Even if the DOJ had attached the memo,  Boasberg’s comment during the Judiciary Conference could not have amounted to misconduct, Sutton concluded. He  noted that Boasberg was required by law to attend the conference, and as a chief judge, he was relaying his colleagues’ concerns to Roberts, the head of the U.S. federal court system.

“In these settings, a judge’s expression of anxiety about executive-branch compliance with judicial orders, whether rightly feared or not, is not so far afield from customary topics at these meetings—judicial independence, judicial security, and inter-branch relations—as to violate the Codes of Judicial Conduct.”

Sutton also said Boasberg’s comments could not have been “prejudicial” to the lawsuit over the Trump administration’s removals to El Salvador because he spoke with Roberts days before the flights were carried out in violation of his orders.

Before dismissing the DOJ’s complaint, Sutton in December dismissed two other formal complaints filed against Boasberg by conservative-alligned private organizations.

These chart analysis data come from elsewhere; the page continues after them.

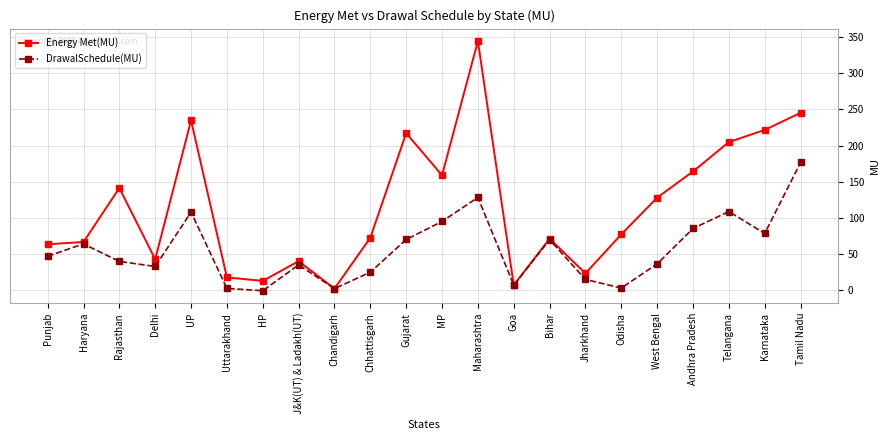

What value does the Energy Met(MU) series have at Maharashtra?

344.3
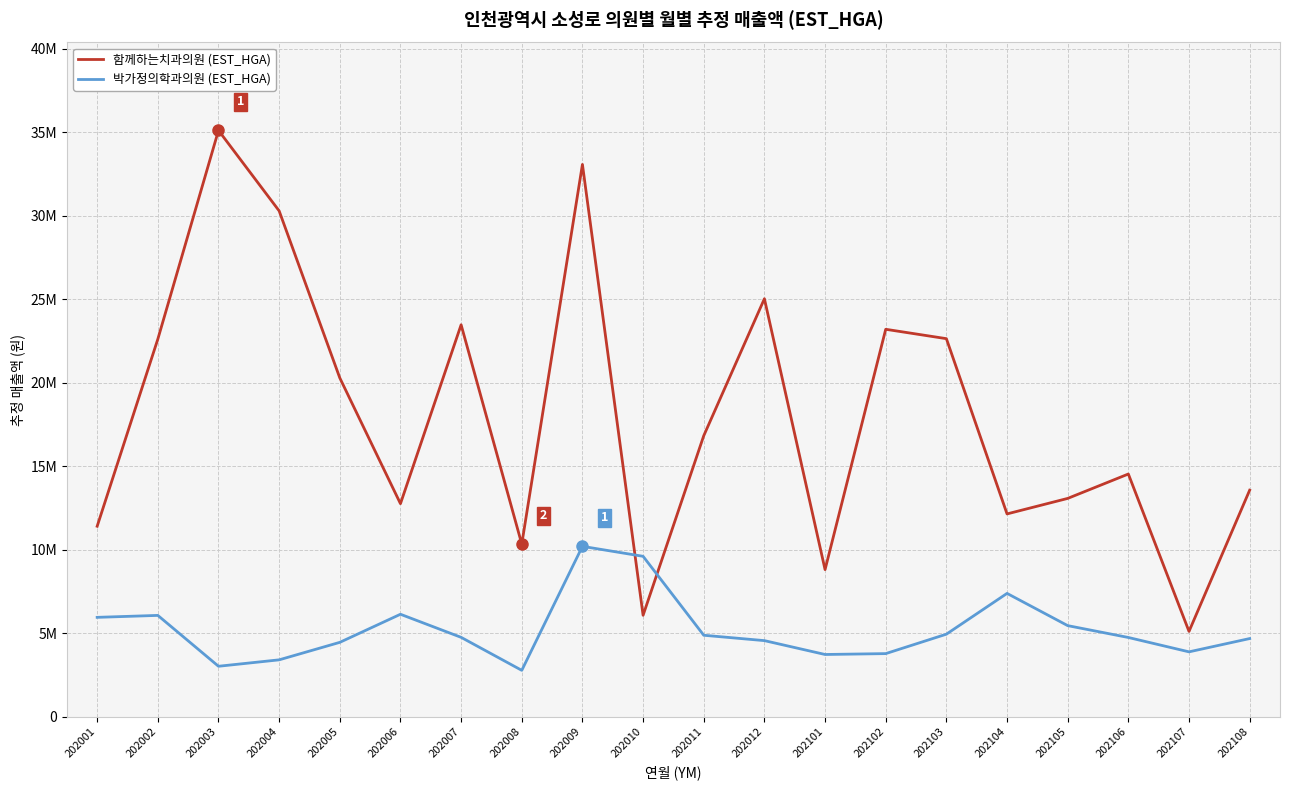

True or false: 박가정의학과의원 (EST_HGA) has a value of 1676914 at 202003.

False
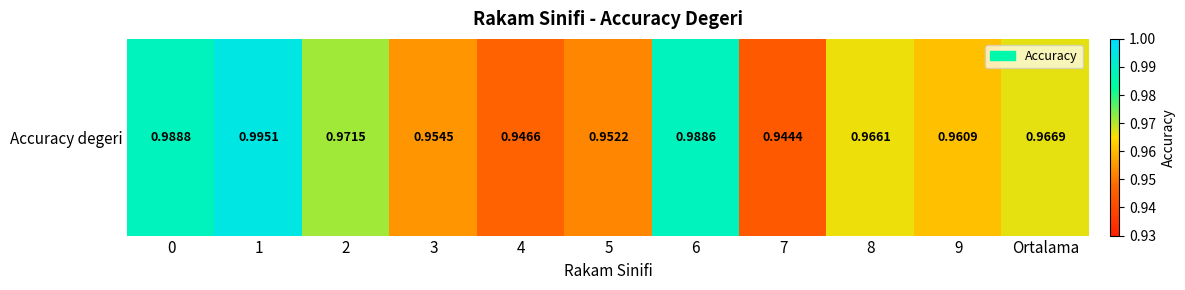

What is the maximum value shown in the chart?

1.0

Boasberg was appointed to the D.C. District Court by former President Barack Obama, but was also appointed to D.C. Superior Court by former President George W. Bush. Since Trump returned to office, he has become the leading target of a judicial impeachment effort by the president and his allies in Congress. The effort has solely focused on judges who have ruled against Trump.

Boasberg’s contempt probe against Trump officials over the removals to El Salvador has largely been halted by the D.C. Circuit Court of Appeals.